Copy each line of the material beneath that holds the word "spray".
◆ ◆ ◆ ◆ ◆ ◆ ◆
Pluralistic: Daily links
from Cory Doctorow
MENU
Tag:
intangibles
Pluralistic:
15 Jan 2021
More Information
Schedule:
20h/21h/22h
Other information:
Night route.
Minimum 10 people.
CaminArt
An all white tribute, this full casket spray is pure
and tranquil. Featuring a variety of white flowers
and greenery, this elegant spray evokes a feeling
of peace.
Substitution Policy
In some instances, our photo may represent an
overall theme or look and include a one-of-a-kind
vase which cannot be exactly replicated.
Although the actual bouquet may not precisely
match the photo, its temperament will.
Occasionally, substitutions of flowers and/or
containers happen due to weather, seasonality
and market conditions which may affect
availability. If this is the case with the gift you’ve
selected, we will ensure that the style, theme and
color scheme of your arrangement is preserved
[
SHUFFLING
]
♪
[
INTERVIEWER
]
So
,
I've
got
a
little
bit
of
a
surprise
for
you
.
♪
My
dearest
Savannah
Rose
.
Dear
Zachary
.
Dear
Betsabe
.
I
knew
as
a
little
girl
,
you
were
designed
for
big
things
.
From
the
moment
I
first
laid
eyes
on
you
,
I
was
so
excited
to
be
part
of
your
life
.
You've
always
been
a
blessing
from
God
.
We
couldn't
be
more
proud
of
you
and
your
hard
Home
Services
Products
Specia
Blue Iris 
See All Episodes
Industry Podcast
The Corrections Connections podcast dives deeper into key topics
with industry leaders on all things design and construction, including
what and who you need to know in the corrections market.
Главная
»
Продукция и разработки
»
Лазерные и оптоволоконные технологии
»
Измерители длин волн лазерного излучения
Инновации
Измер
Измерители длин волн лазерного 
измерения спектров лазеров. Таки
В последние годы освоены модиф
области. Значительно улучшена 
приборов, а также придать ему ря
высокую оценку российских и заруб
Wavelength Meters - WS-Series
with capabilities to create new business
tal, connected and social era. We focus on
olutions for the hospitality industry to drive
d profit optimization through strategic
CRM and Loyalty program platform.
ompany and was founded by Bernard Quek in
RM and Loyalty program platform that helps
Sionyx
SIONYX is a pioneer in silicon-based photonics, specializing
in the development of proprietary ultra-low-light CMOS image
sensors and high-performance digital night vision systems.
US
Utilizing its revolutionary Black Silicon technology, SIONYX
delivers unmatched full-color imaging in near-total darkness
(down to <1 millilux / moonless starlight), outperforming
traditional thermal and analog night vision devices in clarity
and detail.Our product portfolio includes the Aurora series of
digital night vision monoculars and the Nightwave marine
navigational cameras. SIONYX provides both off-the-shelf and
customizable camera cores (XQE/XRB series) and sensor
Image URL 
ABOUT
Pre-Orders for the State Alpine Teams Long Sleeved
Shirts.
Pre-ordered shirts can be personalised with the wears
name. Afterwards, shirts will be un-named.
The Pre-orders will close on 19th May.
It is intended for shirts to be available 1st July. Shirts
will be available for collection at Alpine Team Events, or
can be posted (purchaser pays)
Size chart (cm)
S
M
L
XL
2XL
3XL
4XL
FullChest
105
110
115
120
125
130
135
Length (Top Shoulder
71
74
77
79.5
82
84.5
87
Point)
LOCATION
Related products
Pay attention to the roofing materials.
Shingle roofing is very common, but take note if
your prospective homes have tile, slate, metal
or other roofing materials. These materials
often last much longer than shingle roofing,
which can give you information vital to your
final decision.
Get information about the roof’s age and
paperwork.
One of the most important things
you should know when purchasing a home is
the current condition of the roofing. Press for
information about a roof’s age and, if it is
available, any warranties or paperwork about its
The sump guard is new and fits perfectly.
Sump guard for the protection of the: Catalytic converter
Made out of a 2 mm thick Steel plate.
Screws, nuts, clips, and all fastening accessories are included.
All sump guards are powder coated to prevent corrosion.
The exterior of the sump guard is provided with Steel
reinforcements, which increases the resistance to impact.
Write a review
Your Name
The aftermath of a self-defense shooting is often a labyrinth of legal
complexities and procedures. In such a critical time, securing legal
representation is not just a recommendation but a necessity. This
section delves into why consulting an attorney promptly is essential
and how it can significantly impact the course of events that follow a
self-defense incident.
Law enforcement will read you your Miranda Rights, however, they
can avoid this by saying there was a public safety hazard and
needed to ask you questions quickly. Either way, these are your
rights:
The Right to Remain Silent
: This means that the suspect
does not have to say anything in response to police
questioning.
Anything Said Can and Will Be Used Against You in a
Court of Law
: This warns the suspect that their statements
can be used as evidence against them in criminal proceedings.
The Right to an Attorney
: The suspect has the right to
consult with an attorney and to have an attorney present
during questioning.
◆ ◆ ◆ ◆ ◆ ◆ ◆
• **Finished task**:
An all white tribute, this full casket spray is pure
and greenery, this elegant spray evokes a feeling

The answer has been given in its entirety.